Why does Recover rerun map tasks that succeeded? S...
# ask-the-community
l
Why does Recover rerun map tasks that succeeded? Shouldn't it only rerun tasks that failed.
e
This sounds like a bug. What version of flytepropeller and admin are you running, Laura? cc: @Dan Rammer (hamersaw)
l
how do I check. it has helm chart:
flyte-core-v1.2.0
j
did you specify the caching in TaskMetadata, if you are relying on the underlying tasks cache to be on that will be overrided by TaskMetadata i think
d
@Laura Lin are you saying that the entire subtask is successful and recovery fails or that some of the subtasks are successful and the subtasks are not recovered?
l
map task with ~450 tasks, everything succeeded except 2 were stuck in Pending for over an hour so I terminated the workflow. If I run recover, what should the expected behavior have been?

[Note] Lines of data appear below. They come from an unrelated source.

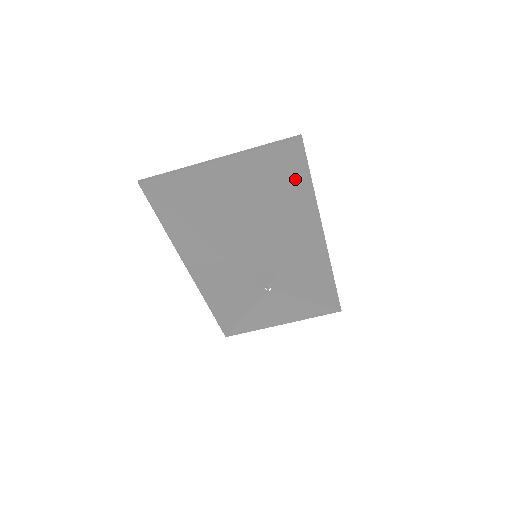
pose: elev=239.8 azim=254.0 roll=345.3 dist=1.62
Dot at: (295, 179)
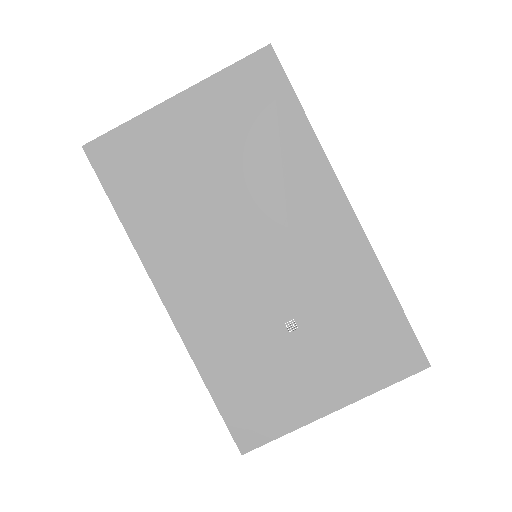
Dot at: (278, 108)
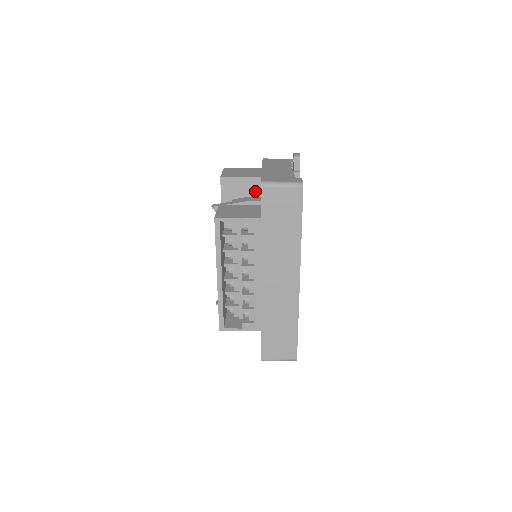
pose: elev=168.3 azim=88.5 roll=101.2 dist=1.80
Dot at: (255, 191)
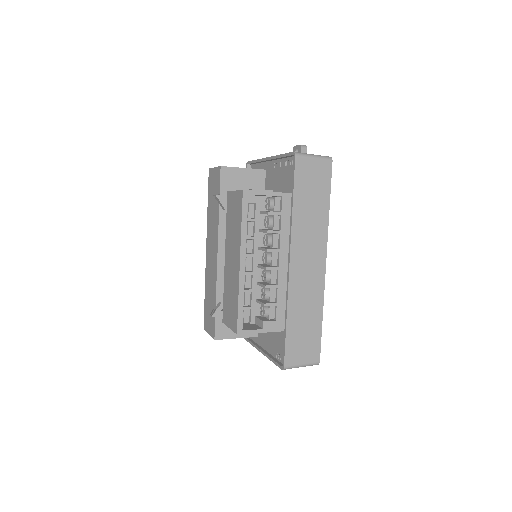
Dot at: (255, 185)
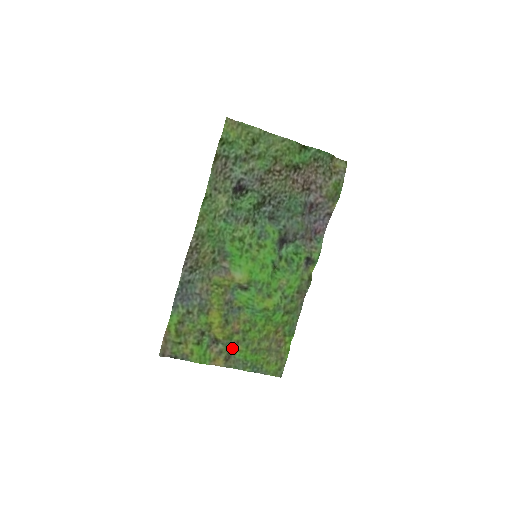
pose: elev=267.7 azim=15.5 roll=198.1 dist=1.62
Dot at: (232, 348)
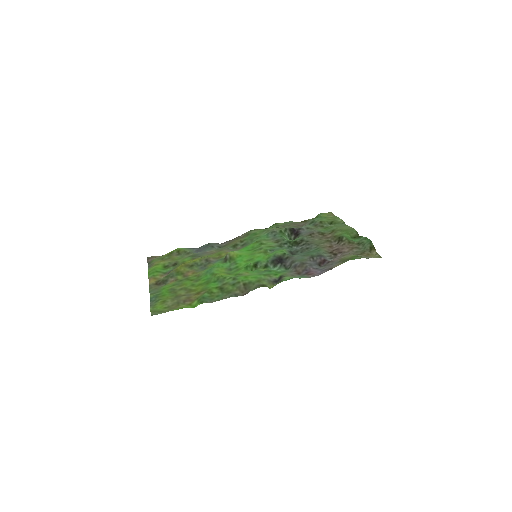
Dot at: (169, 280)
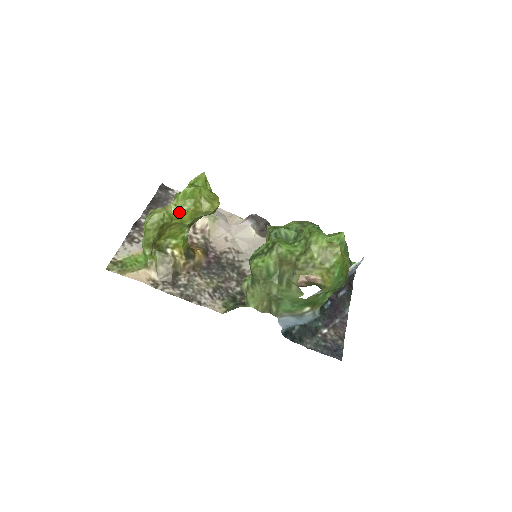
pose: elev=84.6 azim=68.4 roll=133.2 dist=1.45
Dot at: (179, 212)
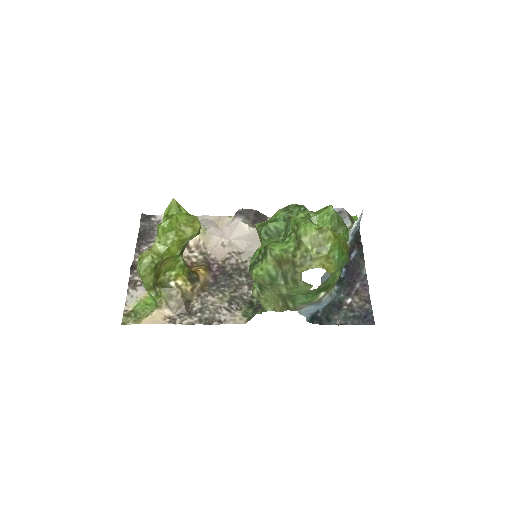
Dot at: (165, 247)
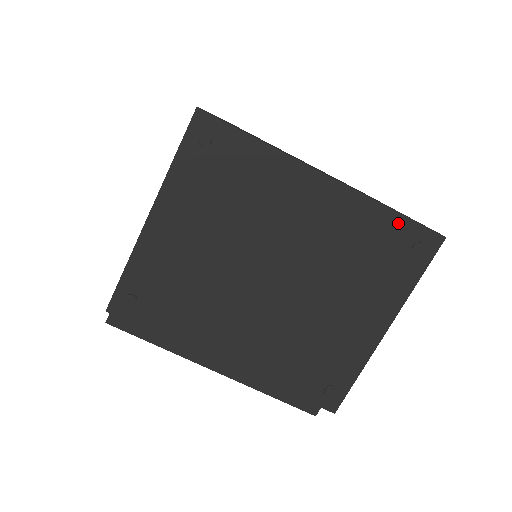
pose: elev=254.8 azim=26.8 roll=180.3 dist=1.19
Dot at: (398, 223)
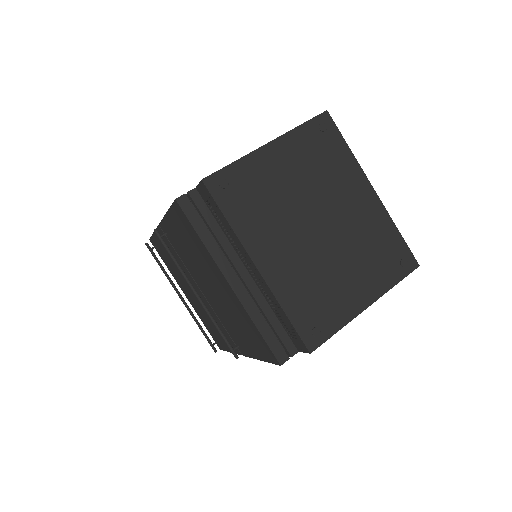
Dot at: (399, 241)
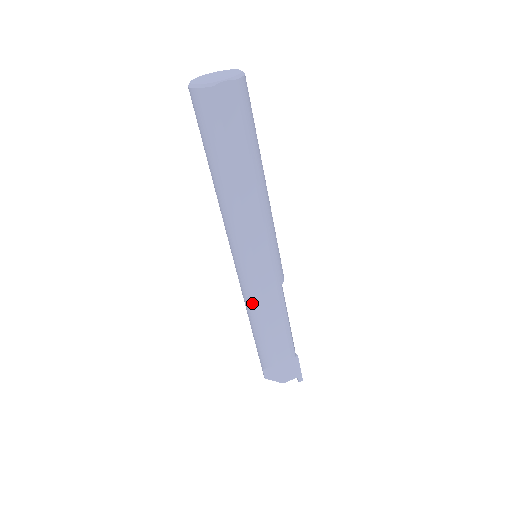
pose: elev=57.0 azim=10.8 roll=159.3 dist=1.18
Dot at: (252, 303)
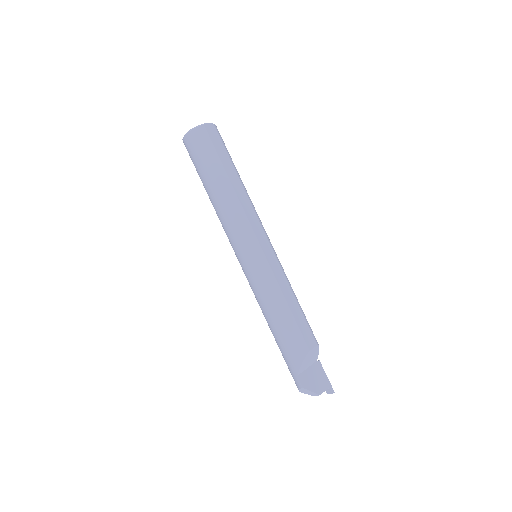
Dot at: (268, 289)
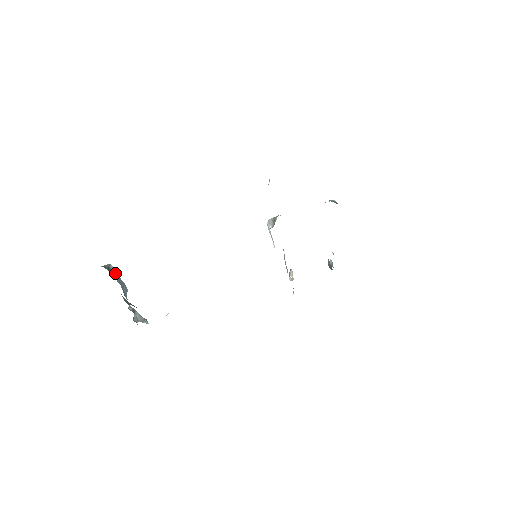
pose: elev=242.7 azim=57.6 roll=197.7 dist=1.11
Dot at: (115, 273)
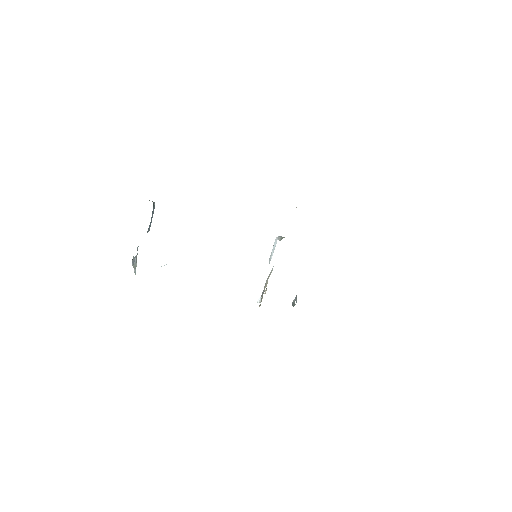
Dot at: occluded
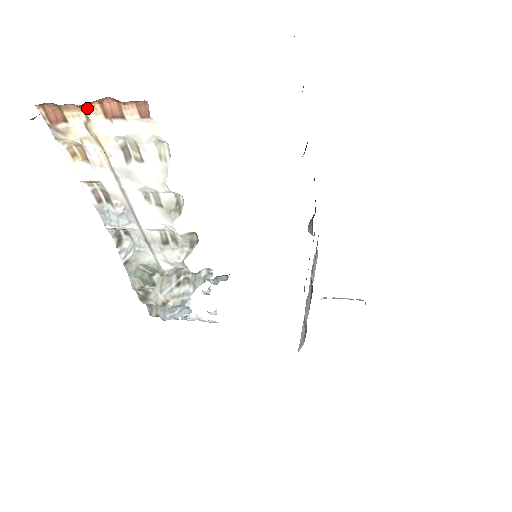
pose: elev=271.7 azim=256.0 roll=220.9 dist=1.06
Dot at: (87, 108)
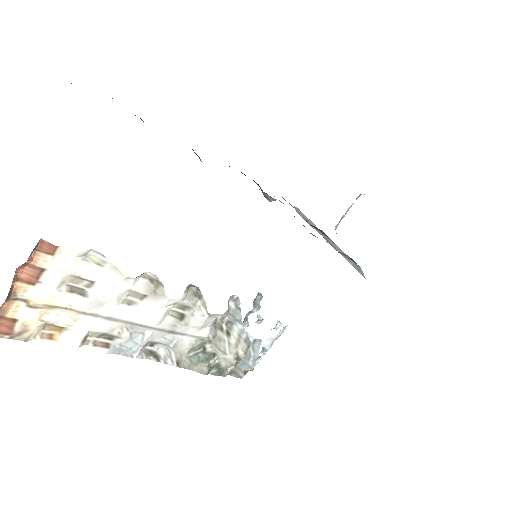
Dot at: (15, 294)
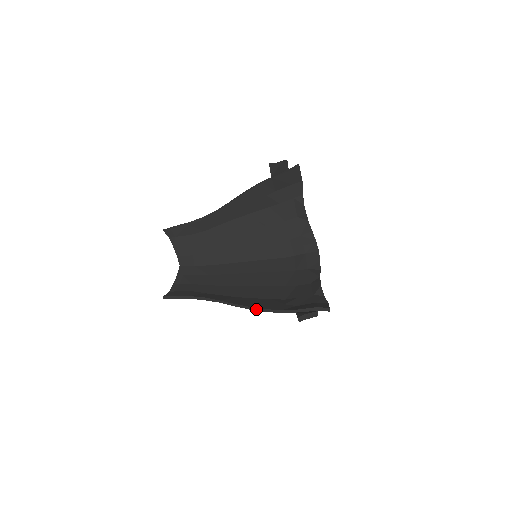
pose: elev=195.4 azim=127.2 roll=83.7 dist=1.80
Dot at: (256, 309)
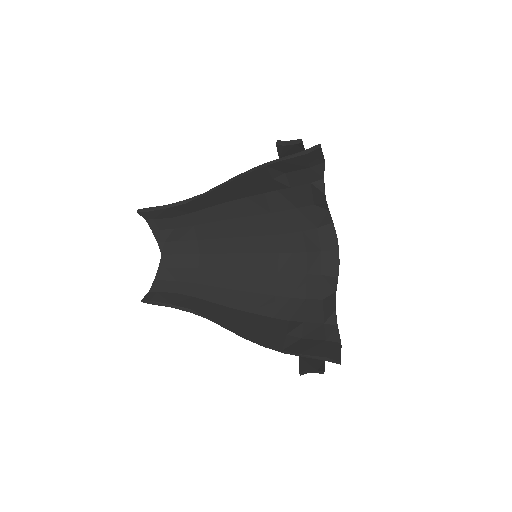
Dot at: (251, 340)
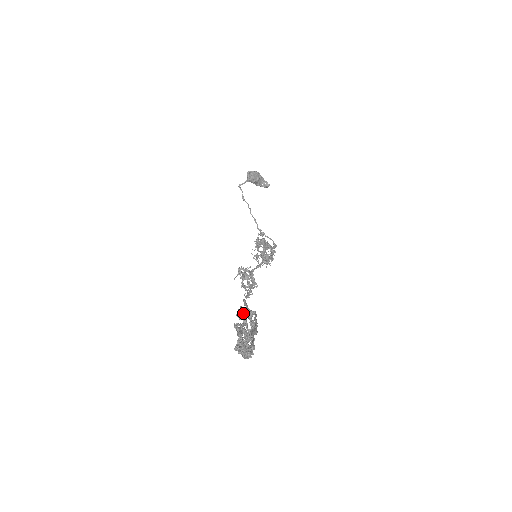
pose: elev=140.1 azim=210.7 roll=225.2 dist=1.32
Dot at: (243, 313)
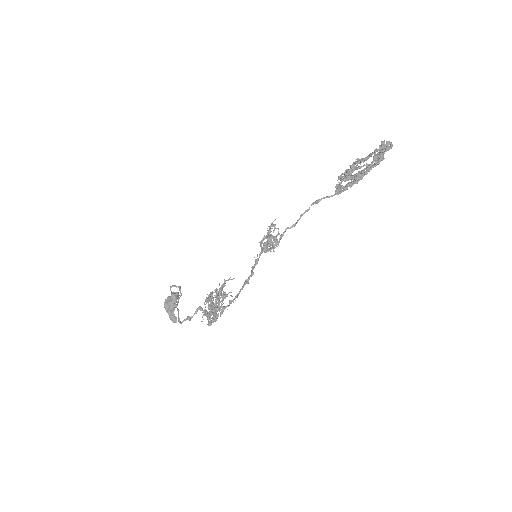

Ideally, it would just rerun the two failed tasks right? no caching specified.
d
In the former, the entire map task data should be recoverable. I just ran a test and verified this works - so if you're seeing something else it's a bug. In the later, it's a construct of how map tasks are currently implemented. Right now, these run as a separate plugin, so the recovery process is unable to parse through them. This issue relates to implementing map tasks as a separate node in the Flyte DAG. It is something that's on our roadmap for Q1 '23. This fixes the scenario you mention (recovering subtasks) in addition to enabling map tasks over arbitrary task types (ie. spark, ray, etc).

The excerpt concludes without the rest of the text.